I use Katie's method.

I put only enough water to cover the bottom of the pan.  I add a dash of salt and a little nutmeg.  I also go easy on the sugar.  I cook it covered and give it a stir every so often.  Keep an eye on it or it may scorch!  I cannot get a good idea of the taste until the applesauce has chilled then I adjust the sugar and spices.  I usually use Macintosh apples, because that is what I have!


----------



## Dawgluver (Feb 10, 2012)

I do mine in the crockpot, on low.  Cut up cored apples, peeled or not, some sugar, honey, or whatever sweetener, or not, and a bit of water or apple juice.


----------



## joesfolk (Feb 10, 2012)

I peel core and bake my apple...no water needed.  This will make a very thick sauce...but I love the crock pot idea too.


----------



## Bolas De Fraile (Feb 11, 2012)

We have an apple called the Bramley over here that is used for apple sauce because it "falls" in second when heated in a pan


----------



## buckytom (Feb 12, 2012)

joesfolk said:


> I peel core and bake my apple...no water needed.  This will make a very thick sauce...but I love the crock pot idea too.



my mil used to make applesauce from baked apples. she'd core and bake them sprinkling some brown sugar in the hole created by coring so that it carmeluzed a bit while baking. 
when baked, the skins seperated easily. then it was a simple task of mashing the baked apple flesh with lemon and cinnamon.


----------



## joesfolk (Feb 12, 2012)

Buckytom, that sounds really yummy.  I'll bet the carmelized sugar does make a big difference.


----------



## Addie (Feb 13, 2012)

When I make bread pudding for my daughter, I put small chunks of apples with brown sugar in the bottom and then the bread. Pour the egg mixture over it very carefully. When I take it out of the oven, I let it cool to warm and then tip it over so that the apples and melted brown sugar are on top. The brown sugar dribbles down over the bread pudding. It adds a great flavor to a lot of desserts.


----------



## Constance (Feb 13, 2012)

HistoricFoodie said:


> If you have a food mill, peeling and coring isn't even needed.
> 
> Cut the apples into chunks. Set over low heat, adding a little water or, even better, apple juice. Cook, covered, stirring to keep from sticking, until apples are tender. Pass them through the food mill, returning them to the pot. Cook until the desired consistency is reached, adding sugar to taste.
> 
> ...



This is the way I do it. If the apples have red skins, the apple sauce will have a bit of a pinkish color to it, which I find very appealing.


----------



## Claire (Feb 13, 2012)

I've made apple sauce a few times in my life (and I mean that, very few), and was surprised to realize that you don't actually need the sugar.  (I'm not talking if you're canning it).


----------



## taxlady (Feb 13, 2012)

Claire said:


> I've made apple sauce a few times in my life (and I mean that, very few), and was surprised to realize that you don't actually need the sugar.  (I'm not talking if you're canning it).

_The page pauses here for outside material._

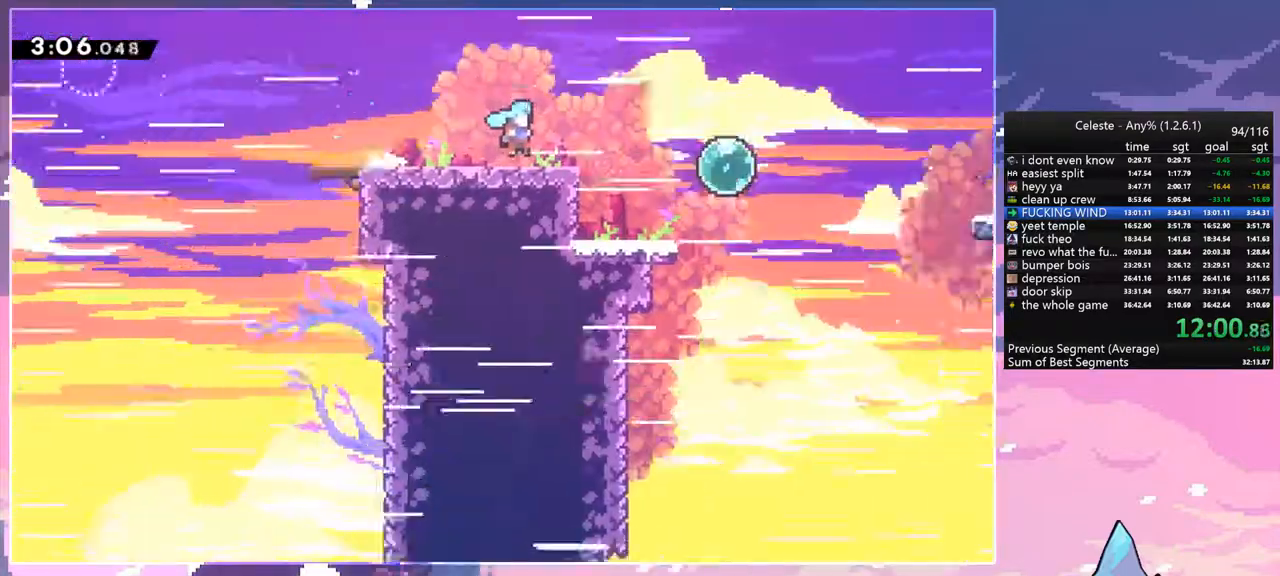
{"keys": ["down", "right"], "events": [[17, "jump", "down"], [100, "dash", "up"], [200, "jump", "up"], [250, "down", "up"], [483, "down", "down"]]}
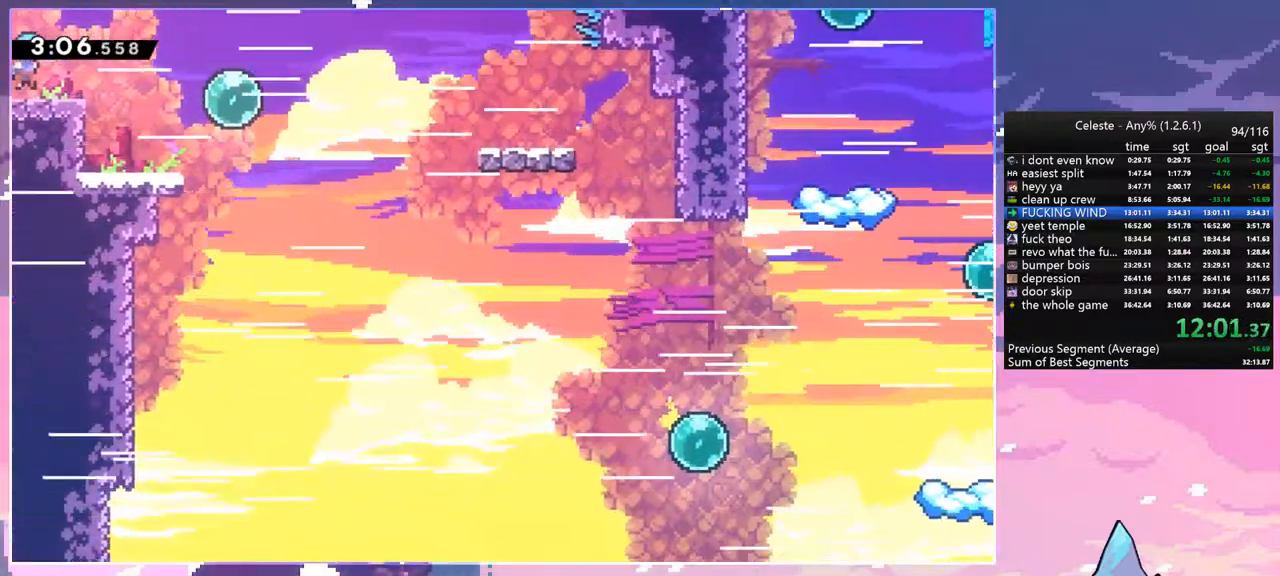
{"keys": ["dash", "down", "jump", "left"], "events": [[67, "dash", "down"], [167, "jump", "down"], [217, "dash", "up"], [267, "jump", "up"], [350, "dash", "down"], [400, "left", "down"], [400, "right", "up"], [500, "jump", "down"]]}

I used to make applesauce, a long time ago. I never added sugar. I'm trying to remember exactly how I did it. I don't think I added water.


----------



## Claire (Feb 13, 2012)

taxlady said:


> I used to make applesauce, a long time ago. I never added sugar. I'm trying to remember exactly how I did it. I don't think I added water.


  It's been a long time, but I think I just put a half cup or so of apple cider I bought locally, then slow cooked it.  It was just enough liquid (could easily have been water, like I said, it was years ago) to keep the apples from sticking to the pot while they released their own liquid.


----------



## HistoricFoodie (Feb 13, 2012)

You probably just don't remember, Taxlady. When making applesauce you start with a small amount of liquid so that the apple pieces don't stick. Once they start to cook they release moisture of their own. 

Whether or not to add sugar depends both on personal taste and the variety of apples used. That's why you should always make the pulp first, taste, then adjust sweetness as your tastebuds dictate. 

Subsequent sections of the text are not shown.